Le ministère des Finances et du Budget du Sénégal est monté au créneau après la publication d’un article dans la presse internationale portant sur l’utilisation d’instruments financiers de type Total Return Swap (TRS). Dans un communiqué publié ce mardi 24 mars 2026, les autorités apportent une série de précisions sur ces opérations.
D’emblée, le ministère inscrit ce recours dans une logique stratégique. Les opérations évoquées “s’inscrivent dans le cadre de la stratégie de diversification des sources et des instruments de mobilisation des ressources, dans un contexte international marqué par un resserrement des conditions d’accès aux marchés”. Une analyse approfondie de cet instrument a ainsi été menée en vue d’une “opérationnalisation sur le marché financier local en 2025”.
Au-delà de la diversification, l’objectif est également d’élargir la base des investisseurs. Selon le communiqué, “le recours aux TRS s’inscrit dans la politique d’élargissement de la base des investisseurs […] en attirant des investisseurs étrangers afin d’approfondir le marché domestique et d’en améliorer la liquidité”. Le ministère précise que la structuration de ces opérations tient compte des exigences de ces investisseurs, notamment en matière d’accès aux devises, “tout en maîtrisant le risque pour l’État”.
Sur le plan financier, les autorités mettent en avant des conditions d’emprunt jugées avantageuses. “Le taux net supporté était d’environ 7,1 %, ce qui était nettement inférieur aux taux sur les marchés internationaux”, souligne le texte, en référence notamment aux Eurobonds dont les rendements moyens ont atteint “12 % et 11 %” en 2025. Le ministère estime ainsi que ces opérations ont permis “de réaliser des économies substantielles pour le Trésor public”.
Les opérations ont été réalisées dans un cadre strictement encadré. Elles “ont été conduites […] entre avril et novembre 2025, conformément au calendrier d’émission”, et en cohérence avec la Stratégie de gestion de la dette à moyen terme (SDMT), ainsi qu’avec les autorisations parlementaires issues des lois de finances 2025.

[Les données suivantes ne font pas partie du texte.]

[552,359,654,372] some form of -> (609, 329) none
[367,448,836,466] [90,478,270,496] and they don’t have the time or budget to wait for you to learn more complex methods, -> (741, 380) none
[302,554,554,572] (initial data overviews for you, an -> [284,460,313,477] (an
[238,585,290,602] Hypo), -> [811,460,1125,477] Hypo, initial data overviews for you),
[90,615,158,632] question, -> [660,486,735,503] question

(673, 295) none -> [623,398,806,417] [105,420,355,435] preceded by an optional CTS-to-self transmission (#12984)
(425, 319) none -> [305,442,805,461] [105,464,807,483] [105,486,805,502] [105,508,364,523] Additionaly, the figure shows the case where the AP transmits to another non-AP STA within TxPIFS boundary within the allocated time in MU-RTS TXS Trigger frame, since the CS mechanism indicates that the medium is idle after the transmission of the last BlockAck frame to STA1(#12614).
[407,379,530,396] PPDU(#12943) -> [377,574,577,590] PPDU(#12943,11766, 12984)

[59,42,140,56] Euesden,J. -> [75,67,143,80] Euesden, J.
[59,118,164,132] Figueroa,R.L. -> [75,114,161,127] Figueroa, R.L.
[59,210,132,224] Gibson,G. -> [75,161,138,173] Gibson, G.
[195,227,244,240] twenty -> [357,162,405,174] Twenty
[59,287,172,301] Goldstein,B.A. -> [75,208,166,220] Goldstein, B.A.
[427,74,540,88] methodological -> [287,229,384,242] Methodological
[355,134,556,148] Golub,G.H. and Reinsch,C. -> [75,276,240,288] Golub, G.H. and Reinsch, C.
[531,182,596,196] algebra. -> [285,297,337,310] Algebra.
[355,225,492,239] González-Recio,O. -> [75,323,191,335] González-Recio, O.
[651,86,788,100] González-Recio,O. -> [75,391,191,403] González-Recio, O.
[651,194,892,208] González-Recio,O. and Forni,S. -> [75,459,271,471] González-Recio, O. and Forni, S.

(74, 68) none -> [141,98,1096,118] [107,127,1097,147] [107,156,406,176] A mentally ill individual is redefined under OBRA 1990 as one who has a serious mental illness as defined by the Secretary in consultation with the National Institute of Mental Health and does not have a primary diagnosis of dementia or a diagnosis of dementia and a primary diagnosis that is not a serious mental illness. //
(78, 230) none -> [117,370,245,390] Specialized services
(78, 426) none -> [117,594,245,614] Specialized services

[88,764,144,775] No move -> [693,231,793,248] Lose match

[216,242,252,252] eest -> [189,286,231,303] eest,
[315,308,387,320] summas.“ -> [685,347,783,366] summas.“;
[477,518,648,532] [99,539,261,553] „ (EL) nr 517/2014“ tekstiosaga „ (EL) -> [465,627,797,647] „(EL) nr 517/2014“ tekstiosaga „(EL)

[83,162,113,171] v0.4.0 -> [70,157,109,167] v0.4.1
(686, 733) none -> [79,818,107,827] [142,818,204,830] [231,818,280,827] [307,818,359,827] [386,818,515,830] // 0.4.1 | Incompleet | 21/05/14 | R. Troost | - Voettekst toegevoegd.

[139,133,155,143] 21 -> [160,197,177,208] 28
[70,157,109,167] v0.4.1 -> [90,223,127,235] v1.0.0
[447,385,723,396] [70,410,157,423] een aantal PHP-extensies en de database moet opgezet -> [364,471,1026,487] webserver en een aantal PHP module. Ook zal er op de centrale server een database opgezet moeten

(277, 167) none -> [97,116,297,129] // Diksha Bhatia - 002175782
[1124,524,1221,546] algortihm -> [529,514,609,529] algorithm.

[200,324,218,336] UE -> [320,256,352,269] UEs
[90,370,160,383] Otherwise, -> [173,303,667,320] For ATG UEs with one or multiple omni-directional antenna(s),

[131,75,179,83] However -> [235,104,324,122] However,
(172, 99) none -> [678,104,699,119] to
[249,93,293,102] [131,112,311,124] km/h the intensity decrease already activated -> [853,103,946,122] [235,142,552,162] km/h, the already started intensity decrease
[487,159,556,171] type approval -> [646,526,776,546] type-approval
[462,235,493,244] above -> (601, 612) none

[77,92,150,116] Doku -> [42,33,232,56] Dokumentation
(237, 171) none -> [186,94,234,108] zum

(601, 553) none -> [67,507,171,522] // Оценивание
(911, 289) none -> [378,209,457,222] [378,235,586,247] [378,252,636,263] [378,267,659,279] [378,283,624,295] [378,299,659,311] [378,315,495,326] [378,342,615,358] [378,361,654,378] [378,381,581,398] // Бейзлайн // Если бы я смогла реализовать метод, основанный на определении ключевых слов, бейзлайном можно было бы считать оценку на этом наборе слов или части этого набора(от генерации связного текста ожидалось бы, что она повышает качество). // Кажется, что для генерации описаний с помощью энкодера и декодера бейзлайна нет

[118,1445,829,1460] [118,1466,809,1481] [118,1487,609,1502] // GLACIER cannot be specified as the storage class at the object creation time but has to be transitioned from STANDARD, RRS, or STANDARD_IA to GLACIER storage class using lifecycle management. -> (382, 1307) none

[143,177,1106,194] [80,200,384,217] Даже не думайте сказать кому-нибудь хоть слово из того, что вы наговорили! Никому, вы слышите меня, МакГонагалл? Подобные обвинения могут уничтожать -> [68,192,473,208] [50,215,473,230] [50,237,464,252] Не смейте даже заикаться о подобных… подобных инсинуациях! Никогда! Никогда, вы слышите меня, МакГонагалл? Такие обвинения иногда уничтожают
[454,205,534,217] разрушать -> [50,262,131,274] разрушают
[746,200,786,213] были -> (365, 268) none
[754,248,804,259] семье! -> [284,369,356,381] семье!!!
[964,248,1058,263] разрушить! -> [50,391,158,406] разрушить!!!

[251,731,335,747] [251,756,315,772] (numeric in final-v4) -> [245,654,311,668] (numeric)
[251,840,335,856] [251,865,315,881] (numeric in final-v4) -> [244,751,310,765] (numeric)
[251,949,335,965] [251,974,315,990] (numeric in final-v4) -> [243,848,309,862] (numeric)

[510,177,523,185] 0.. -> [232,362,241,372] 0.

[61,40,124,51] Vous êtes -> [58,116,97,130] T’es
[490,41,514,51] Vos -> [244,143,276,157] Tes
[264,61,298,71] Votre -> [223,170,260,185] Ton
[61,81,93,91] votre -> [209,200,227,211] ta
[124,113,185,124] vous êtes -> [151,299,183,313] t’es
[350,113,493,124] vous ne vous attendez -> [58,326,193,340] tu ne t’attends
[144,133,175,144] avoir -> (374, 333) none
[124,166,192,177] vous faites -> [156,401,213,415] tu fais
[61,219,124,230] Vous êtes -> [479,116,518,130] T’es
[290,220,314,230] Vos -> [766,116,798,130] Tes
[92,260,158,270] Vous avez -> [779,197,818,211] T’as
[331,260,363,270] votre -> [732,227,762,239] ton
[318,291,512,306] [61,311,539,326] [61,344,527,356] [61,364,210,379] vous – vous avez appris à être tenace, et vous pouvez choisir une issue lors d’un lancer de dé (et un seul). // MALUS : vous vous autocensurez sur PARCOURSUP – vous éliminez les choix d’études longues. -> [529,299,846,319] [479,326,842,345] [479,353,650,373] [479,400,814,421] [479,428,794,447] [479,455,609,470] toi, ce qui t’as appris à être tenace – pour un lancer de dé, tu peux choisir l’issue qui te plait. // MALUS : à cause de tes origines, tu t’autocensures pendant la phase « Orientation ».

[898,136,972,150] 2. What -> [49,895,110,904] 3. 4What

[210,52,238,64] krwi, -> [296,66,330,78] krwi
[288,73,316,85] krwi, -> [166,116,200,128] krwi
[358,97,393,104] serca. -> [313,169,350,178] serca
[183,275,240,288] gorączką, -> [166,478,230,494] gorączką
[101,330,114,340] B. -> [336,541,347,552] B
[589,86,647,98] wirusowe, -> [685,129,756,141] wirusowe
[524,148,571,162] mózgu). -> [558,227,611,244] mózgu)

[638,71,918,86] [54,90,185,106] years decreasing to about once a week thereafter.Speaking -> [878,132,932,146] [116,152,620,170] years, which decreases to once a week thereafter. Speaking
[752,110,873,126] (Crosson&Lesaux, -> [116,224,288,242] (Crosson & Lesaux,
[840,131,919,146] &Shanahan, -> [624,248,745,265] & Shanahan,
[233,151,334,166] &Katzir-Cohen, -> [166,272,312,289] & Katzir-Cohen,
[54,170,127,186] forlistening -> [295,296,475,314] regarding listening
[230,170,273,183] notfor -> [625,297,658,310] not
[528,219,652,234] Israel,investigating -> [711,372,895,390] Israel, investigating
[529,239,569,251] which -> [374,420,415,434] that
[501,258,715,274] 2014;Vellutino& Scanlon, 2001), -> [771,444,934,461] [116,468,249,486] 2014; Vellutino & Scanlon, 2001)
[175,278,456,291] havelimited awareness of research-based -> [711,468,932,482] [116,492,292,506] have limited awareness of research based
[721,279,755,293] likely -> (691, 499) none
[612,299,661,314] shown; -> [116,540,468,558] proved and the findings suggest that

Le ministère insiste également sur la transparence entourant ces financements. “Les résultats de ces opérations sont publiés après chaque émission, conformément aux règles de transparence du marché”, précisant que ces informations sont régulièrement relayées par la presse locale. Il ajoute que “la communication du ministre […] à l’Assemblée nationale […] prouve […] l’absence de dissimulation”.
Concernant l’utilisation des fonds, les autorités affirment qu’ils ont été exclusivement affectés à l’exercice budgétaire 2025. “Les montants mobilisés […] ont exclusivement servi à couvrir les besoins dudit plan et ne sauraient en aucune manière adresser ceux de l’exercice 2026”. Le communiqué rappelle par ailleurs que “l’échéance de l’Eurobond […] a été honorée en mars 2026”.
Le gouvernement réaffirme enfin sa ligne de conduite en matière de gestion de la dette. Il assure que le plan de financement 2025 a été “rigoureusement exécuté dans le respect de l’autorisation parlementaire” et souligne son engagement à “poursuivre la gestion prudente, transparente et responsable de sa dette publique”.
Dans ce contexte, les autorités indiquent maintenir un dialogue régulier avec leurs partenaires, notamment le Fonds monétaire international, autour des modalités de financement, y compris les opérations de TRS.
En conclusion, le ministère rappelle que “le recours à des instruments de financement diversifiés constitue un axe fondamental de la stratégie de mobilisation des ressources” et affirme rester attaché à “la transparence et à la qualité de l’information économique et financière” à destination du public.